Hoy sabemos más que antes que las revoluciones científicas, tecnológicas e industriales transforman las condiciones bajo las que se organizan y funcionan todas las instituciones sociales.
Las tres revoluciones previas, que detonaron a finales de los siglos 18,19 y 20, cambiaron para siempre las circunstancias de vida personal, de familias, iglesias, escuelas, trabajo, empresas, sindicatos, gobiernos, países o regiones.
En cada revolución hubo ganadores y perdedores según pudieron adaptarse o no unos y otros a cambios tan complejos como profundos.
Cambiar de rural a urbano o de urbano a metropolitano o global para nadie fue fácil y muchos no lo consiguieron.
Pasar de la periferia o la semiperiferia o al centro en cualquiera de las referidas instituciones, de la familia o la comunidad internacional, significó grandes riesgos, sacrificios, triunfos o derrotas.
México ha pasado de la periferia a la que nos orilló el alto costo de la Independencia en el siglo 19 a la semiperiferia de nuestro milagro industrial preparado por la Reforma y potenciado por el estado posrevolucionario del siglo 20, y de allí al umbral del centro más avanzado mediante la economía abierta y globalizada que derivó en la degradación neoliberal que estamos revirtiendo.
En medio de una nueva lucha agresiva entre potencias por adaptarse y retomar posiciones en medio de la Cuarta Revolución Industrial, la era de los servicios, la Inteligencia Artificial y las nuevas fuentes de energía, nuestro país debe seguir fortaleciendo sus estructuras internas con base en las energías populares y la participación directa y activa de la ciudadanía en las grandes decisiones que orientarán nuestro destino común.
Los liderazgos políticos tienen que mantenerse a la altura de los retos en que nos ha tocado actuar.

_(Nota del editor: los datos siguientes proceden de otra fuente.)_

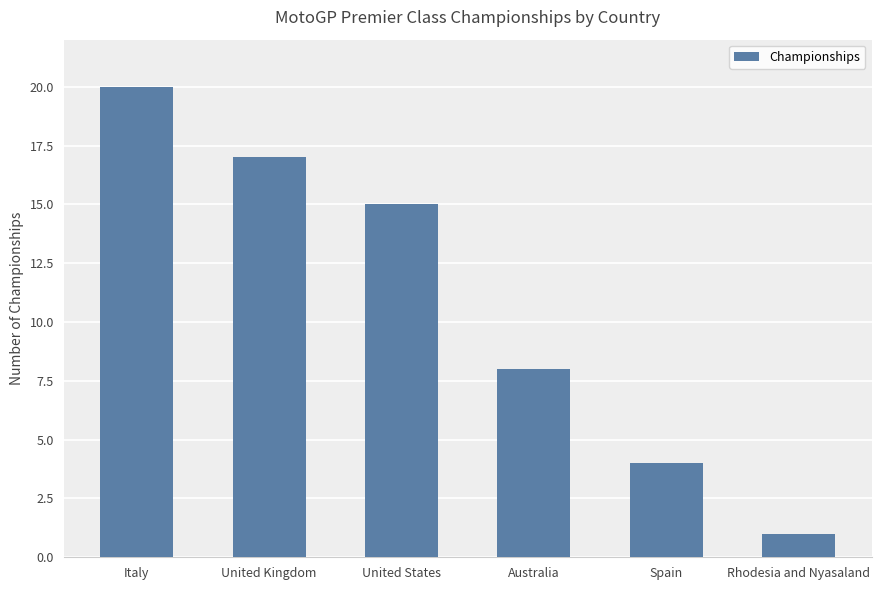

Where does the data first go above 15?

Italy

Todas y todos los mexicanos estamos obligados a combatir las plagas que nos aquejan, tales como la corrupción, la violencia o la desigualdad, así como a reponer las variables vecinales o metropolitanas, en localidades, pueblos o regiones para coexistir lo más posible en paz.
El nuevo orden mundial, que puede tardar muchos años más en reconfigurarse, exige que el país continúe transformando sus instituciones heredadas en otras que lo reposicionen ante el futuro que continuará amenazante y cargado de incertidumbre.

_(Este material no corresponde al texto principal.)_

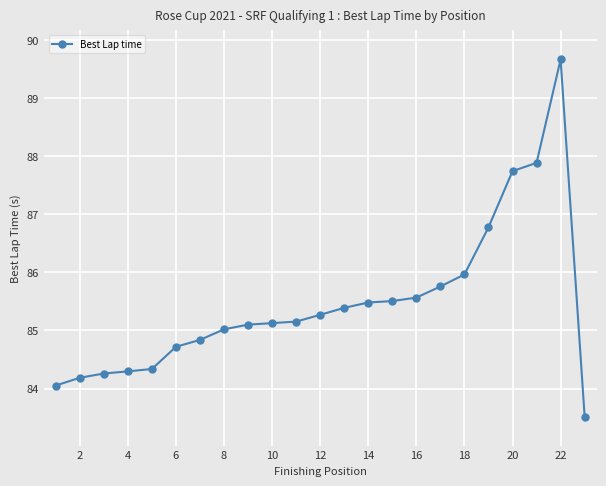

What is the difference between the maximum and minimum values?

6.1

Las amenazas y la incertidumbre no deben enfrentarse con miedo sino con la convicción y confianza en que tenemos que hacer lo adecuado, necesario y suficiente para ubicarnos en donde tenemos que estar en beneficio de la nuestra y de las próximas dos generaciones.
La transformación de la vida pública en curso dentro del país, en particular en las entidades federativas, es un tema de seguridad nacional que debe asegurarnos un mejor lugar en el orden mundial que viene.